1) John usually gets to work by driving 29 miles down Greenwich Street, which goes from his house to his office in a straight line. One week, Greenwich Street is closed due to construction, so John gets to work by driving 13 miles wests on 57th street, and then turning onto Harrison Street and driving north to his office. Approximately how many more miles does John have to drive by taking the detour?
^18 miles
2) From 1980 to 2015, the student body at University A grew approximately 3% per year. By contrast, during the same period, the student body at University B grew by approxiametely 300 students per year. If both universities had exactly 10,000 students in 1980, what was the difference between the student bodies of University A and University B 2015?
^464
3) What is one possible solution to the equation
6/(x+1) minus 3/(x-1) equals 1/4?
1. second leg=sqrt(29^2-13^2)=25.9
tripexcess=25.9+13-29= not your answer
2. A=10000*1.03^35=28136
b=10000+35*300=you do it.
How is number two possible?? 20,500? How?

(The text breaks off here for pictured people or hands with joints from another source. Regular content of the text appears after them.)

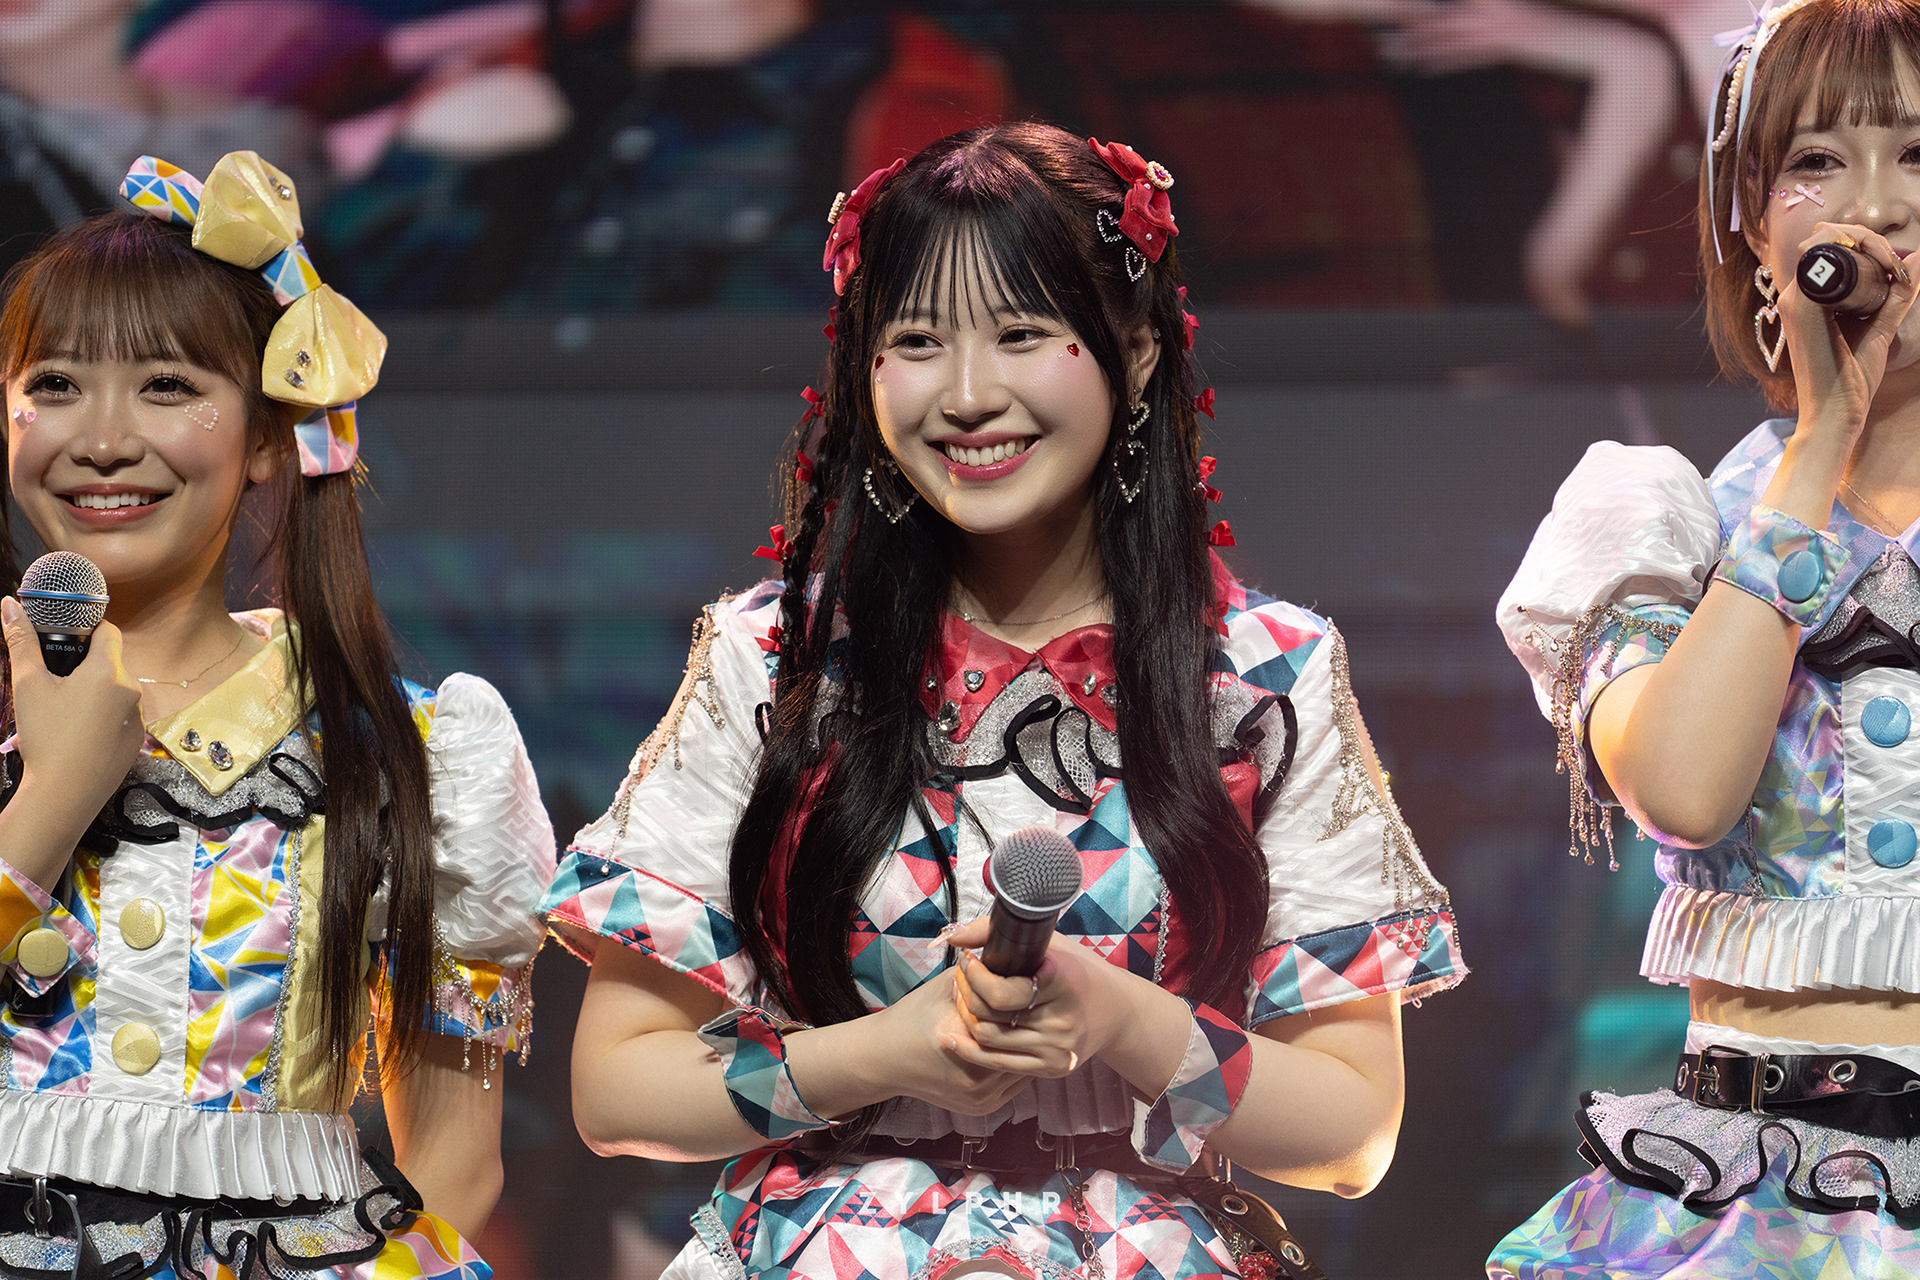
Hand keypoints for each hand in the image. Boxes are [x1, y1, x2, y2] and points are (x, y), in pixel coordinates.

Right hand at [2, 598, 143, 820]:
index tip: (69, 634)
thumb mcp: (28, 684)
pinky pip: (119, 718)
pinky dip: (101, 719)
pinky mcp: (136, 741)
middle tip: (54, 681)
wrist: (64, 793)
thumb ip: (21, 641)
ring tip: (60, 713)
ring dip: (92, 694)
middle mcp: (132, 690)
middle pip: (110, 664)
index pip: (109, 631)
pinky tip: (76, 734)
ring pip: (114, 693)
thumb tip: (9, 604)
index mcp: (109, 671)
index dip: (89, 628)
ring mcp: (138, 717)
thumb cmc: (46, 736)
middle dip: (84, 667)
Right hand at [869, 958, 1030, 1116]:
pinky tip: (1015, 1046)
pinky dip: (1016, 1065)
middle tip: (1040, 1008)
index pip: (1015, 1024)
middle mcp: (976, 1079)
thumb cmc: (912, 1019)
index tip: (1032, 991)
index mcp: (969, 1046)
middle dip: (1031, 1029)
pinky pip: (1013, 1084)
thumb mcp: (944, 987)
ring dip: (1027, 1049)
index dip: (1026, 1006)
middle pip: (1024, 1050)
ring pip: (1024, 1069)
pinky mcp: (981, 1108)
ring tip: (1032, 1025)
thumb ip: (978, 976)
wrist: (885, 1059)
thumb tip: (1009, 958)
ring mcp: (980, 1098)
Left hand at [943, 917, 1132, 1080]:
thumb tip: (955, 939)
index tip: (967, 960)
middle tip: (958, 979)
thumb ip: (997, 932)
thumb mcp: (1049, 942)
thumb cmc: (1077, 969)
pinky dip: (969, 1051)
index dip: (973, 976)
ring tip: (959, 1000)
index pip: (999, 991)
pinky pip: (998, 1063)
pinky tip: (951, 1039)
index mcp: (1061, 982)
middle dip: (964, 994)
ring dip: (965, 1018)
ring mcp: (1057, 1048)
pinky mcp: (1052, 1067)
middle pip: (990, 1015)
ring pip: (989, 1039)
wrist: (1118, 1011)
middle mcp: (1061, 1019)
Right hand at [1781, 223, 1919, 447]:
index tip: (1896, 267)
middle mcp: (1796, 294)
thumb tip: (1916, 258)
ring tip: (1890, 266)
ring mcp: (1794, 300)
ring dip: (1863, 240)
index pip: (1828, 245)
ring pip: (1823, 239)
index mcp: (1810, 299)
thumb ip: (1896, 296)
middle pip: (1824, 235)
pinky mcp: (1801, 308)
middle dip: (1864, 235)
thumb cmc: (1852, 379)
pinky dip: (1858, 252)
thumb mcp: (1880, 328)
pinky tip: (1883, 270)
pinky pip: (1824, 259)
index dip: (1865, 241)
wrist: (1836, 414)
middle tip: (1894, 262)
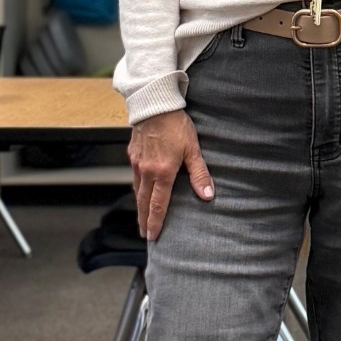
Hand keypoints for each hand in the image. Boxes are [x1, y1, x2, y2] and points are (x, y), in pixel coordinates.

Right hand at [130, 110, 213, 240]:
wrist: (154, 104)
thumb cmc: (175, 124)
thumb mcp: (193, 149)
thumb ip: (199, 173)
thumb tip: (207, 194)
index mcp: (162, 173)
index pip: (158, 205)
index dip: (156, 223)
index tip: (154, 236)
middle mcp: (146, 171)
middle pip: (143, 203)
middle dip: (144, 221)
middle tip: (145, 235)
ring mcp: (137, 163)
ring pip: (136, 191)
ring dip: (139, 207)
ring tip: (141, 218)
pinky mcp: (133, 154)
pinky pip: (134, 177)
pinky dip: (137, 189)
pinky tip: (140, 191)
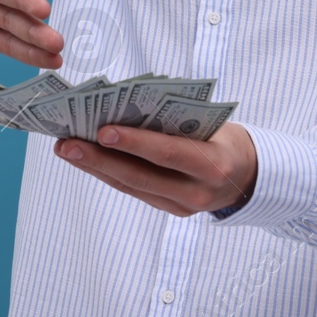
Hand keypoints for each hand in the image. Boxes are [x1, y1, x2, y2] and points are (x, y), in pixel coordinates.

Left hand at [53, 122, 257, 215]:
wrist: (249, 175)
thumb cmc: (222, 136)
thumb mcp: (209, 123)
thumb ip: (173, 119)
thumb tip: (120, 105)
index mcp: (212, 163)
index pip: (168, 153)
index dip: (134, 143)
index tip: (102, 130)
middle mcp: (197, 191)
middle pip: (140, 176)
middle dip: (100, 160)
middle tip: (67, 143)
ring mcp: (182, 206)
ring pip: (131, 186)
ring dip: (95, 168)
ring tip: (67, 149)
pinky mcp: (171, 210)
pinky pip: (135, 191)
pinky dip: (108, 173)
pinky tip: (86, 159)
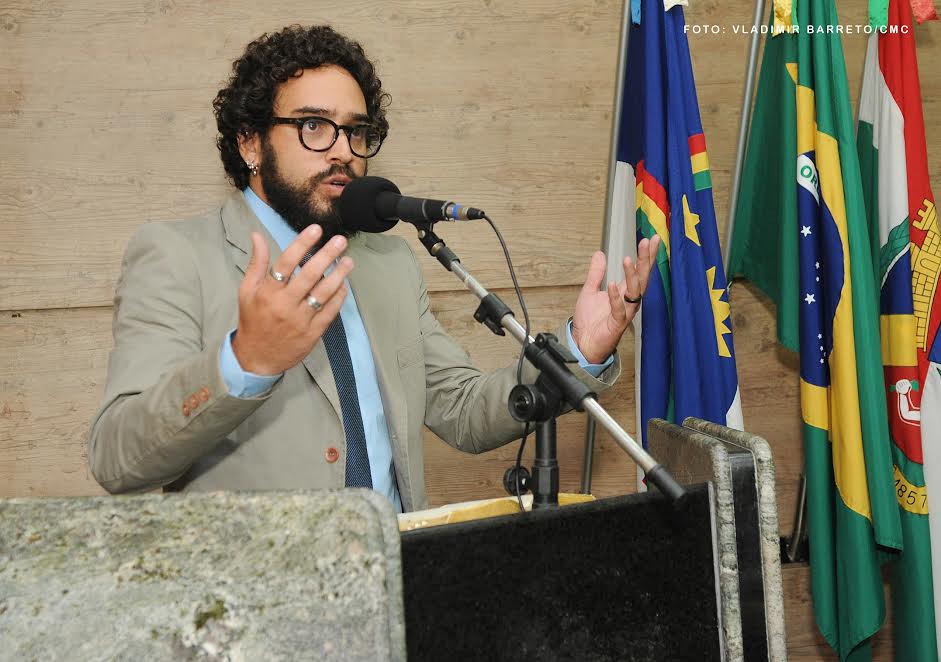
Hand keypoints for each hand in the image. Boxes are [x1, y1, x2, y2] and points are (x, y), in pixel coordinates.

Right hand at [232, 226, 352, 374]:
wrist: (256, 358)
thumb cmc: (253, 320)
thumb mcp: (247, 291)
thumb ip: (257, 263)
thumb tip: (257, 235)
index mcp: (268, 292)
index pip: (286, 262)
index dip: (302, 244)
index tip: (316, 229)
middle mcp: (284, 305)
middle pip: (309, 275)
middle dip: (327, 255)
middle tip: (341, 241)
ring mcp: (300, 320)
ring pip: (323, 294)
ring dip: (338, 275)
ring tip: (348, 261)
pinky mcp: (312, 333)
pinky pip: (329, 312)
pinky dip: (339, 298)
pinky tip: (344, 285)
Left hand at [571, 236, 660, 363]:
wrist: (583, 342)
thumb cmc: (590, 321)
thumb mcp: (590, 290)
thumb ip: (596, 273)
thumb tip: (599, 253)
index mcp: (624, 292)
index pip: (639, 271)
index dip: (645, 255)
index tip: (652, 239)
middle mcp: (628, 301)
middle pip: (642, 278)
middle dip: (645, 260)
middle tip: (649, 242)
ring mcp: (625, 312)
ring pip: (635, 292)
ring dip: (632, 276)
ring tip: (628, 260)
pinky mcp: (617, 324)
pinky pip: (619, 309)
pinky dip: (615, 297)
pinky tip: (612, 284)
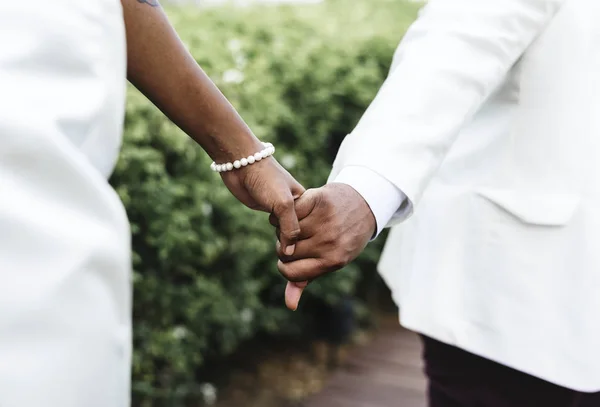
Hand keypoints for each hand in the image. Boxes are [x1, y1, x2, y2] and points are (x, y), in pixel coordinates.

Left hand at [221, 157, 304, 254]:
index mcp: (307, 201)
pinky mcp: (269, 209)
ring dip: (282, 238)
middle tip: (285, 239)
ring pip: (286, 232)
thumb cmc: (266, 179)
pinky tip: (276, 240)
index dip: (304, 237)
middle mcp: (297, 206)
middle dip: (292, 239)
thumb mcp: (283, 204)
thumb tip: (290, 253)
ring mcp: (282, 208)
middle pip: (300, 233)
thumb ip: (289, 228)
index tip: (299, 240)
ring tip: (280, 239)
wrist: (242, 164)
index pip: (311, 227)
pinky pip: (277, 228)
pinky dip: (276, 236)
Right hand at [272, 183, 375, 309]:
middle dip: (284, 246)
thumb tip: (290, 305)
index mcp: (332, 261)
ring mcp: (324, 220)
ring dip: (285, 228)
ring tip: (296, 225)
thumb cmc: (345, 236)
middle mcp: (329, 242)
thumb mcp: (331, 260)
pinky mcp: (319, 200)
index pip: (290, 272)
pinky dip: (289, 211)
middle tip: (294, 240)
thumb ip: (306, 280)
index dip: (285, 266)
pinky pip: (289, 211)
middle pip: (285, 251)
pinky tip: (296, 211)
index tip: (290, 258)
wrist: (363, 203)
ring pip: (285, 230)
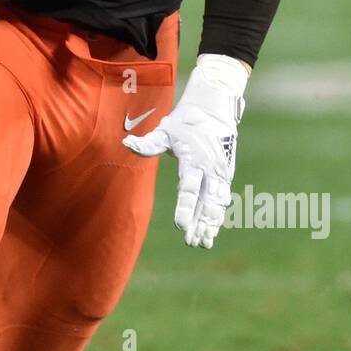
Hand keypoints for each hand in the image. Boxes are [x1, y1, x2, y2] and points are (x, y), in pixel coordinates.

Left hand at [123, 54, 246, 248]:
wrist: (214, 108)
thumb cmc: (185, 120)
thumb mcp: (166, 129)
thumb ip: (148, 142)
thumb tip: (126, 143)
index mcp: (195, 159)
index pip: (190, 188)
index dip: (186, 208)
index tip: (181, 226)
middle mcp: (211, 169)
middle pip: (206, 202)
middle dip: (200, 223)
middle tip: (192, 242)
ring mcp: (221, 173)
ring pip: (217, 204)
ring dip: (210, 224)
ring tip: (203, 243)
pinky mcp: (225, 175)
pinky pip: (221, 199)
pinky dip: (217, 216)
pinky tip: (211, 232)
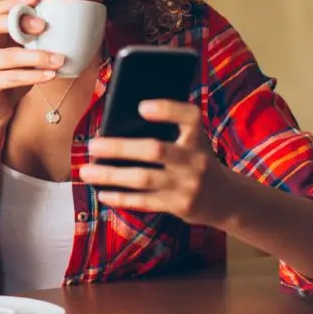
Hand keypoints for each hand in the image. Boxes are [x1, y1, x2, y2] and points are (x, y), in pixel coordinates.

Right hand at [0, 0, 64, 131]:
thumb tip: (62, 21)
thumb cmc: (10, 79)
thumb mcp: (21, 55)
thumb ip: (31, 39)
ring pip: (8, 56)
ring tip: (59, 59)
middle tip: (44, 26)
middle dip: (19, 21)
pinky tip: (51, 75)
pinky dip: (33, 76)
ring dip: (37, 56)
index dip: (15, 1)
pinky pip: (11, 78)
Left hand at [79, 100, 232, 225]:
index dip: (166, 110)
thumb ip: (170, 129)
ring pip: (143, 179)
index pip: (189, 117)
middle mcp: (195, 160)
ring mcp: (187, 185)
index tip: (141, 107)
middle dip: (120, 148)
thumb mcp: (194, 140)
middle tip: (93, 145)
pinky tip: (102, 193)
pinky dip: (121, 197)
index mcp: (198, 137)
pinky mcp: (178, 206)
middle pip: (155, 150)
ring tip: (86, 171)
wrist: (226, 199)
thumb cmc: (197, 160)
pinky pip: (144, 202)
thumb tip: (121, 120)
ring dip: (111, 175)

Yes, University B will have 20,500 students. As Bob showed, University A will have 28,136 students. What your question asks for is the difference between them. What is that difference?
How did you arrive at the answer 464?
To calculate the answer to each question, follow these steps:
1) For the first question, you need to calculate the extra distance John has to drive by taking the detour. Start by finding the difference between the original route (29 miles down Greenwich Street) and the new route (13 miles west on 57th street and then north on Harrison Street).
- John's original route is 29 miles.
- John's new route is 13 miles west on 57th street and then turning north on Harrison Street.
To find the difference, subtract the new route distance from the original route distance:
- 29 miles - (13 miles + x miles) = 18 miles
Therefore, John has to drive an additional 18 miles by taking the detour.
2) For the second question, you need to calculate the difference between the student bodies of University A and University B in 2015.
- Both universities had 10,000 students in 1980.
- University A's student body grew approximately 3% per year.
- University B's student body grew by approximately 300 students per year.
To find the difference, calculate the student body for each university in 2015 and then subtract them:
- For University A in 2015, calculate: 10,000 * (1 + 0.03)^35 = approximately 24,229 students.
- For University B in 2015, calculate: 10,000 + 300 * 35 = 20,500 students.
Subtract University B's student count from University A's student count:
- 24,229 - 20,500 = 3,729
Therefore, the difference between the student bodies of University A and University B in 2015 is approximately 3,729 students.
3) For the third question, you need to find one possible solution to the equation:
6/(x+1) - 3/(x-1) = 1/4
To solve this equation, you can find a common denominator, simplify the equation, and solve for x. Follow these steps:
- The common denominator is (x+1)(x-1). Multiply each term by the common denominator to get rid of the fractions.
6(x-1) - 3(x+1) = 1(x+1)(x-1)/4
- Simplify and distribute:
6x - 6 - 3x - 3 = (x^2 - 1)/4
3x - 9 = (x^2 - 1)/4
- Multiply every term by 4 to get rid of the divisor:
12x - 36 = x^2 - 1
- Rearrange the equation and set it equal to zero by moving all terms to one side:
0 = x^2 - 12x + 35
- Factor the equation:
0 = (x - 5)(x - 7)
- Set each factor equal to zero:
x - 5 = 0 -> x = 5
x - 7 = 0 -> x = 7
Therefore, x can be either 5 or 7. These are two possible solutions to the equation.